Background#

This package implements a modified version of the ε-PAL algorithm from Zuluaga et al. in an object-oriented design. The algorithm effeciently searches for the Pareto efficient points in an unbiased manner for any number of dimensions. This package can be used with any regression model that can output means and standard deviations.

This implementation has the following features:

  • We ensure that the sampling is scale-invariant and that the algorithm can deal with positive and negative objective values.

  • In contrast to the original implementation by Zuluaga et al. we do not assume that the range of the objectives is known a priori. In their implementation it is used to calculate fixed tolerance values \(\epsilon_i \cdot r_i\) (where \(r_i\) is the range of objective \(i\)). We instead use by default \(\epsilon_i \cdot |\mu_i|\).

  • Instead of using the predicted \(\hat{\mu}\) and \(\hat{\sigma}\) also for the sampled points we use the measured \(\mu\) and \(\sigma\).

  • This implementation is directly scalable to \(n\)-dimensional problems.

  • It can be easily used with any kind of regression model with uncertainty measures. For example, one can replace the Gaussian process model with a neural network with Dropout Monte Carlo for the uncertainty estimate.

  • The support for missing data is implemented. For example, if you measure for labeled data for only some of the objectives, you will simply need to provide np.nan for the missing measurements. The code will automatically estimate these measurements. If using coregionalized GPR models, the models will try to utilize the correlations between the objectives to improve these predictions.

In our own work, we used this algorithm for materials discovery applications.

The intuition behind the algorithm#

Schema illustrating the PAL algorithm

The PAL algorithm iterates through the following steps:

  1. Training a machine learning model to predict means and standard deviations for all points of the design space. This can be used to construct uncertainty hyperrectangles.

  2. Using these points, we can use the Pareto dominance relation to classify points as Pareto optimal or to discard them. In some cases, e.g., when uncertainty hyperrectangles overlap, we will not be able to perform a classification with confidence. This is different from many Bayesian optimization approaches that couples an acquisition function such as expected improvement, which introduces a total order in the design space and hence biases the search.

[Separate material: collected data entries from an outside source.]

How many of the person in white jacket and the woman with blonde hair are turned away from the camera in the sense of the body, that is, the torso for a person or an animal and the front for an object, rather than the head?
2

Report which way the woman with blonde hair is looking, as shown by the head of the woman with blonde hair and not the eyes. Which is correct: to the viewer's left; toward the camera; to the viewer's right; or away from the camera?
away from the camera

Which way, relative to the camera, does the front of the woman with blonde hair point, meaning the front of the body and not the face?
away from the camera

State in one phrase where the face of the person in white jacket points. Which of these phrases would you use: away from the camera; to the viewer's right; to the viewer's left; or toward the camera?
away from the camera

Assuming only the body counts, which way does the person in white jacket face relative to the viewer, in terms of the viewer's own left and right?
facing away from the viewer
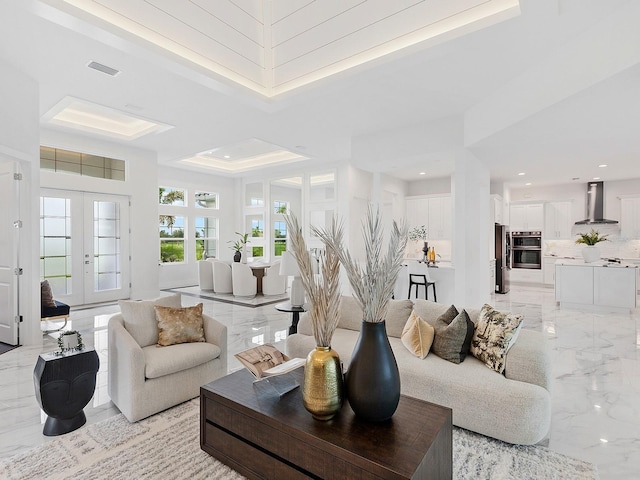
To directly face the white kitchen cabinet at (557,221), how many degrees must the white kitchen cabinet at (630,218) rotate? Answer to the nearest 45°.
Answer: approximately 90° to its right

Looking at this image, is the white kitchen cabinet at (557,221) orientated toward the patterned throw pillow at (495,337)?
yes

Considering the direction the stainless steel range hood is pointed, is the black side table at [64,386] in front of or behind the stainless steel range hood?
in front

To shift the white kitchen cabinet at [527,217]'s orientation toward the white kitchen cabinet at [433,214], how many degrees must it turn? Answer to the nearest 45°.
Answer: approximately 45° to its right

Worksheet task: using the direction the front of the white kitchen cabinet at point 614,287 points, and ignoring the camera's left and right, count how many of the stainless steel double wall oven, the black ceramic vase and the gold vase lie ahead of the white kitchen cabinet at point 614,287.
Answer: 2

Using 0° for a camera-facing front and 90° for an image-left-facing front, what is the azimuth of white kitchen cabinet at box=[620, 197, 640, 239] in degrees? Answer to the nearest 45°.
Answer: approximately 0°

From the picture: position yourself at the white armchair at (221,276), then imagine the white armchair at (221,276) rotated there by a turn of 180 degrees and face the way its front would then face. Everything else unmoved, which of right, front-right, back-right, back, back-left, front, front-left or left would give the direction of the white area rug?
front-left

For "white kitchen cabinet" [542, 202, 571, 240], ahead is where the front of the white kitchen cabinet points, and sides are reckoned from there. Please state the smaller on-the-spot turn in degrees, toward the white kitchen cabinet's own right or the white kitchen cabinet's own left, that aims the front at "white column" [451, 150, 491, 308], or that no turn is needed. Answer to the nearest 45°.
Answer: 0° — it already faces it

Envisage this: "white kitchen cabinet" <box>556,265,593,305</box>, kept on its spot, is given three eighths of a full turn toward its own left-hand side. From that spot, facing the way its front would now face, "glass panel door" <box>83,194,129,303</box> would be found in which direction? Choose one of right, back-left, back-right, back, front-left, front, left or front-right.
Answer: back

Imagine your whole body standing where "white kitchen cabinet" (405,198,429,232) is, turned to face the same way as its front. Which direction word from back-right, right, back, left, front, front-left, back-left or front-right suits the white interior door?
front-right

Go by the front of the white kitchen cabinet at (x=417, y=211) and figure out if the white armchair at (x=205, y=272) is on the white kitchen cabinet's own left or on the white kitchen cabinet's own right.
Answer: on the white kitchen cabinet's own right

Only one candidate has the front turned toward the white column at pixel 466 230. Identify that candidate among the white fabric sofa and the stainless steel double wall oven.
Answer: the stainless steel double wall oven

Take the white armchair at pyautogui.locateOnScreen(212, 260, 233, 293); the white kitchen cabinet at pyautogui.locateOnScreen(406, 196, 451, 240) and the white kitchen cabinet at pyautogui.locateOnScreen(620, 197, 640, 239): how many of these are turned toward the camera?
2

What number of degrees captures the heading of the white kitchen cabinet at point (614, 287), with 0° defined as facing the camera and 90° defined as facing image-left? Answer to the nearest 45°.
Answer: approximately 0°

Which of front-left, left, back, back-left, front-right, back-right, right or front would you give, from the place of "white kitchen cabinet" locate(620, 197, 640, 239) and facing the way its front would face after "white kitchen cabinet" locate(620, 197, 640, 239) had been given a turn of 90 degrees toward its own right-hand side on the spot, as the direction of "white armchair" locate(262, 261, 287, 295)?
front-left

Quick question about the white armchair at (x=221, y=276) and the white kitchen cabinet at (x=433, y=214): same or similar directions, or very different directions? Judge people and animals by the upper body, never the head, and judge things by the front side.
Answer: very different directions

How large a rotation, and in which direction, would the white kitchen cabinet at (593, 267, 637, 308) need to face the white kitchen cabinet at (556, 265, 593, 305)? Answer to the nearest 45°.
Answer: approximately 90° to its right
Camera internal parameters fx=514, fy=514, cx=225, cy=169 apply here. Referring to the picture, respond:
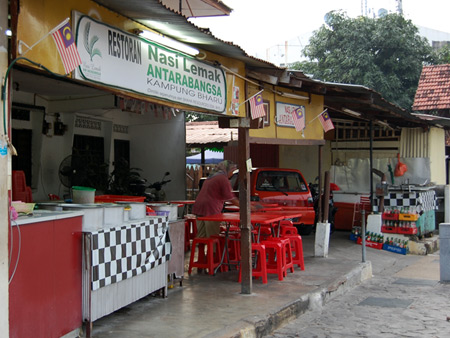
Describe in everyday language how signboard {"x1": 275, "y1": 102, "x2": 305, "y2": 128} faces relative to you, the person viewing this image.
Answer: facing the viewer and to the right of the viewer

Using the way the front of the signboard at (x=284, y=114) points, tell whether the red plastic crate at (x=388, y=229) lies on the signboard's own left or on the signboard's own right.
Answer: on the signboard's own left

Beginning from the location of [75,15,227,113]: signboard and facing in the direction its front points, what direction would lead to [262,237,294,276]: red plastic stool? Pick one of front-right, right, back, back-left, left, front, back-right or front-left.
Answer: left

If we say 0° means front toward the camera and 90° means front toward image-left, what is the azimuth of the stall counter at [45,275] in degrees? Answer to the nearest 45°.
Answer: approximately 315°

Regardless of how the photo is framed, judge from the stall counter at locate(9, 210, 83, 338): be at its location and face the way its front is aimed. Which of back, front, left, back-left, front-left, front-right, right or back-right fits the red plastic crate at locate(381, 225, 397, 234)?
left

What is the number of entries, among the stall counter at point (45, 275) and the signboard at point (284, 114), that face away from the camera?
0

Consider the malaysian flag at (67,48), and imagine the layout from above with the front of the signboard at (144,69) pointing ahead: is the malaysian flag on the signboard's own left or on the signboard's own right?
on the signboard's own right

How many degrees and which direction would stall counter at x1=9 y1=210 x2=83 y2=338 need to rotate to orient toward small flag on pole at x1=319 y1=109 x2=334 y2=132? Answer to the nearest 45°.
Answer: approximately 90° to its left

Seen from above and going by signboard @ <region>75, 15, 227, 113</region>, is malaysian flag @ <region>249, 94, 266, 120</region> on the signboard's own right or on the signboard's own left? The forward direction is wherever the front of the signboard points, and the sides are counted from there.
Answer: on the signboard's own left

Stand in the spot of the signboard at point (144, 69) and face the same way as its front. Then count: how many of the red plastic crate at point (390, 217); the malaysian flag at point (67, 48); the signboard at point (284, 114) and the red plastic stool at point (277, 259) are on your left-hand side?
3

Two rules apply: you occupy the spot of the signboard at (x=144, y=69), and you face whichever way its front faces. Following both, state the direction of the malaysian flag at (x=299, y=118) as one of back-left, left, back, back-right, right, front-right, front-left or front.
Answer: left

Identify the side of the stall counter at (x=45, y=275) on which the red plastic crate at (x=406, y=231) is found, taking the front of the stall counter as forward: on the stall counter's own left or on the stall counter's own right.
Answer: on the stall counter's own left

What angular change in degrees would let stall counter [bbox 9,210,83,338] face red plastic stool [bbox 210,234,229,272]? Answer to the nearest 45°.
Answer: approximately 90° to its left

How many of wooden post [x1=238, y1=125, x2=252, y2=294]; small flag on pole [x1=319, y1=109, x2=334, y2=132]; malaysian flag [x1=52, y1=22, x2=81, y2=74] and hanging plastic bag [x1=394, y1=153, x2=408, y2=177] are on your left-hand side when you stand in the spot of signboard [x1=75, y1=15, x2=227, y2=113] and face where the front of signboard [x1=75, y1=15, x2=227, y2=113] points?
3

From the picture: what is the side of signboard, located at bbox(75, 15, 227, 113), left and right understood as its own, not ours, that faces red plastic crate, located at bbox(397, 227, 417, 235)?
left

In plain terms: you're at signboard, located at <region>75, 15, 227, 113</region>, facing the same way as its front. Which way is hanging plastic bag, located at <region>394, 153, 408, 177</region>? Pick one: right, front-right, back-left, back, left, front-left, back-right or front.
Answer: left

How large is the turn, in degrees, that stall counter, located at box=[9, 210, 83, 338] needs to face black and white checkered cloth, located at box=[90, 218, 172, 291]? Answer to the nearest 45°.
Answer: approximately 90° to its left

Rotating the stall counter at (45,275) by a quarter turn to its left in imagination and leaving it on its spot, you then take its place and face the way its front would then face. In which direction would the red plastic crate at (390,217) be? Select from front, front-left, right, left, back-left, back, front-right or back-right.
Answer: front
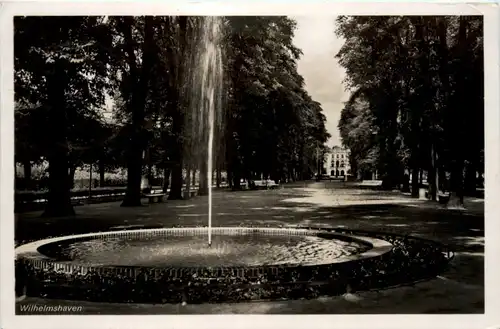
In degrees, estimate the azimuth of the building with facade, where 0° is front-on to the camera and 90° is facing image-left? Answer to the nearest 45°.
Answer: approximately 0°

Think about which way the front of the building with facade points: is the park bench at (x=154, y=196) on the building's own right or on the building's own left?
on the building's own right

  3. Since in step (b) we discard many points (with confidence) the effective design space shrinks. This enables us to sample the next experiment from the regions near the Pareto front with points labeled as Pareto optimal and “unclassified”. Since the ultimate goal is to perform a classification of the full design space—with confidence—we sample the point with the largest hyperrectangle.

  4. Retraining a model with this new measurement will reduce the width of the hyperrectangles.

How do the hyperparameters influence the algorithm?#

To test the influence of hyperparameter settings we provide an example where we ran one step of the algorithm on the Binh-Korn test function.

We model every objective seperately with a Matérn-3/2 kernel, leave \(\delta=0.05\) fixed and vary \(\epsilon\) and \(\beta_\mathrm{scale}\).

We find that increasing \(\epsilon\) speeds up the algorithm, but gives us a sparser Pareto frontier. Similarly, \(\beta_\mathrm{scale}\) speeds up the algorithm by scaling the size of the hyperrectangles.

Influence of hyperparameter settings on the PAL algorithm.

As shown in the figure below, \(\beta\) depends on \(\delta\) and scaling beta down will drastically reduce the size of the uncertainty rectangles and in this way influence the convergence behavior.

Beta as function of hyperparameters